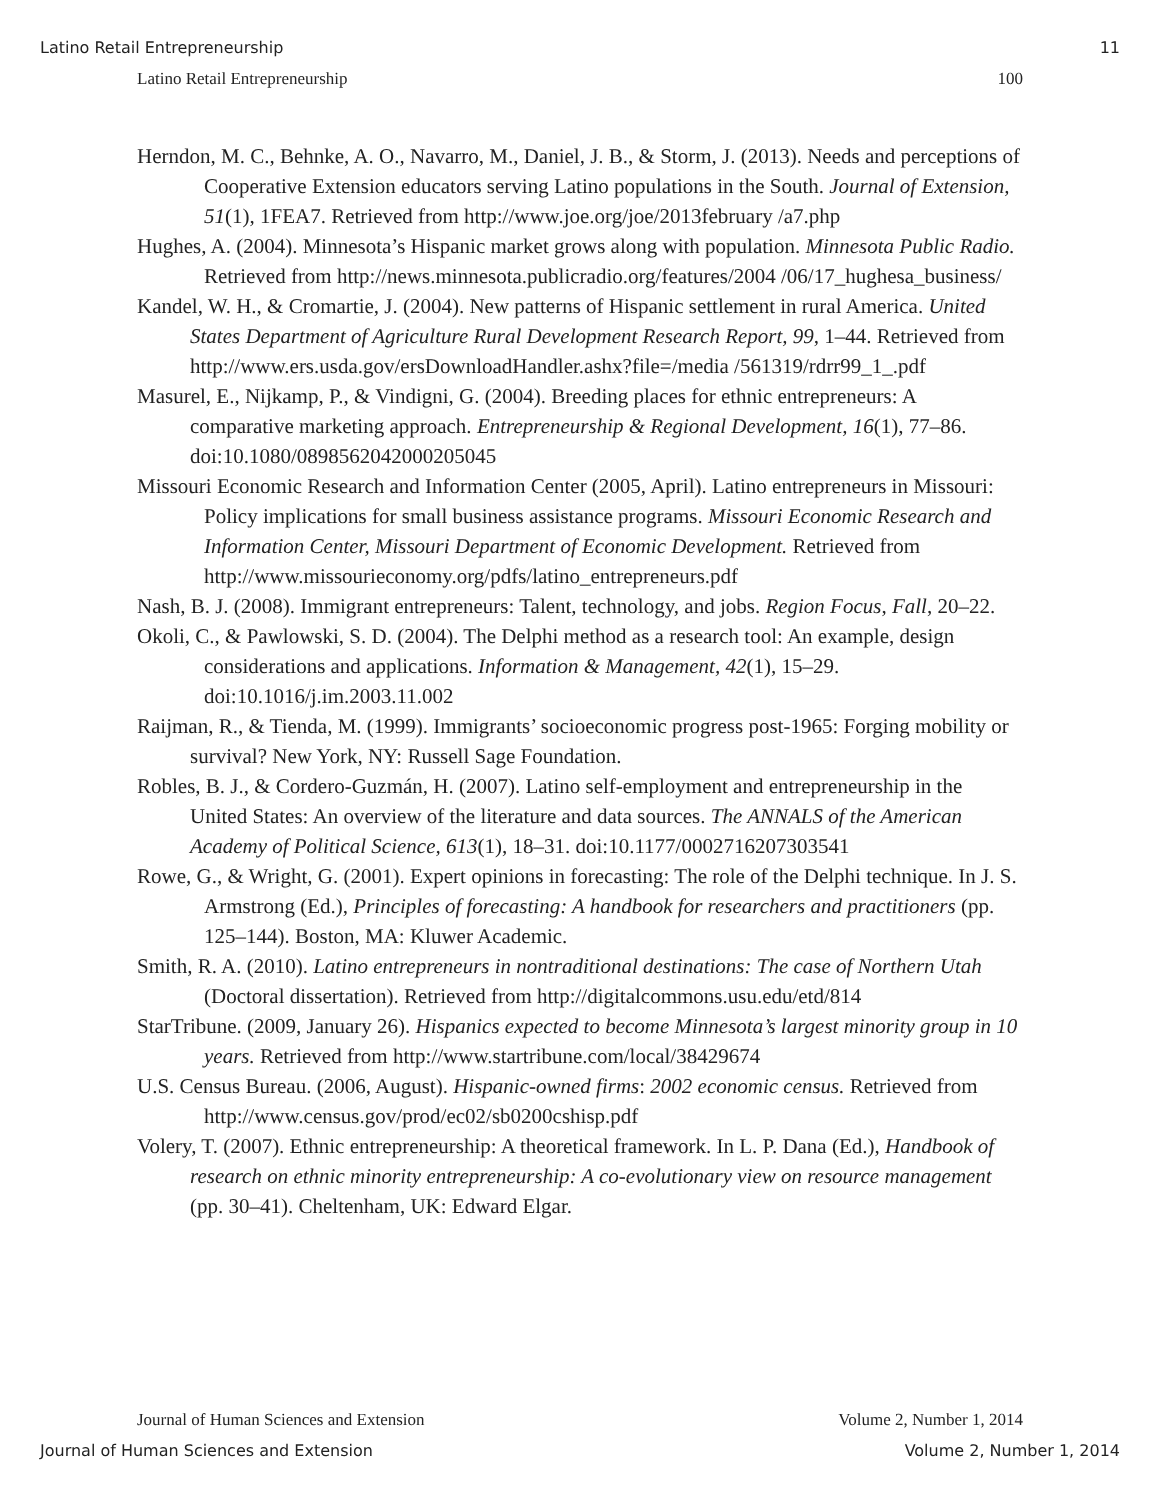Latino Retail Entrepreneurship 11
Latino Retail Entrepreneurship 100
Herndon, M. C., Behnke, A. O., Navarro, M., Daniel, J. B., & Storm, J. (2013). Needs and perceptions of Cooperative Extension educators serving Latino populations in the South. Journal of Extension, 51(1), 1FEA7. Retrieved from http://www.joe.org/joe/2013february /a7.php
Hughes, A. (2004). Minnesota’s Hispanic market grows along with population. Minnesota Public Radio. Retrieved from http://news.minnesota.publicradio.org/features/2004 /06/17_hughesa_business/
Kandel, W. H., & Cromartie, J. (2004). New patterns of Hispanic settlement in rural America. United States Department of Agriculture Rural Development Research Report, 99, 1–44. Retrieved from http://www.ers.usda.gov/ersDownloadHandler.ashx?file=/media /561319/rdrr99_1_.pdf
Masurel, E., Nijkamp, P., & Vindigni, G. (2004). Breeding places for ethnic entrepreneurs: A comparative marketing approach. Entrepreneurship & Regional Development, 16(1), 77–86. doi:10.1080/0898562042000205045
Missouri Economic Research and Information Center (2005, April). Latino entrepreneurs in Missouri: Policy implications for small business assistance programs. Missouri Economic Research and Information Center, Missouri Department of Economic Development. Retrieved from http://www.missourieconomy.org/pdfs/latino_entrepreneurs.pdf
Nash, B. J. (2008). Immigrant entrepreneurs: Talent, technology, and jobs. Region Focus, Fall, 20–22.
Okoli, C., & Pawlowski, S. D. (2004). The Delphi method as a research tool: An example, design considerations and applications. Information & Management, 42(1), 15–29. doi:10.1016/j.im.2003.11.002
Raijman, R., & Tienda, M. (1999). Immigrants’ socioeconomic progress post-1965: Forging mobility or survival? New York, NY: Russell Sage Foundation.
Robles, B. J., & Cordero-Guzmán, H. (2007). Latino self-employment and entrepreneurship in the United States: An overview of the literature and data sources. The ANNALS of the American Academy of Political Science, 613(1), 18–31. doi:10.1177/0002716207303541
Rowe, G., & Wright, G. (2001). Expert opinions in forecasting: The role of the Delphi technique. In J. S. Armstrong (Ed.), Principles of forecasting: A handbook for researchers and practitioners (pp. 125–144). Boston, MA: Kluwer Academic.
Smith, R. A. (2010). Latino entrepreneurs in nontraditional destinations: The case of Northern Utah (Doctoral dissertation). Retrieved from http://digitalcommons.usu.edu/etd/814
StarTribune. (2009, January 26). Hispanics expected to become Minnesota’s largest minority group in 10 years. Retrieved from http://www.startribune.com/local/38429674
U.S. Census Bureau. (2006, August). Hispanic-owned firms: 2002 economic census. Retrieved from http://www.census.gov/prod/ec02/sb0200cshisp.pdf
Volery, T. (2007). Ethnic entrepreneurship: A theoretical framework. In L. P. Dana (Ed.), Handbook of research on ethnic minority entrepreneurship: A co-evolutionary view on resource management (pp. 30–41). Cheltenham, UK: Edward Elgar.
Journal of Human Sciences and Extension Volume 2, Number 1, 2014
Journal of Human Sciences and Extension Volume 2, Number 1, 2014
+ + + + +
• TASK ITEM:
Work through the data above line by line and give the number of lines in which "States" occurs. Add nothing else.

• EXERCISE RESPONSE:
2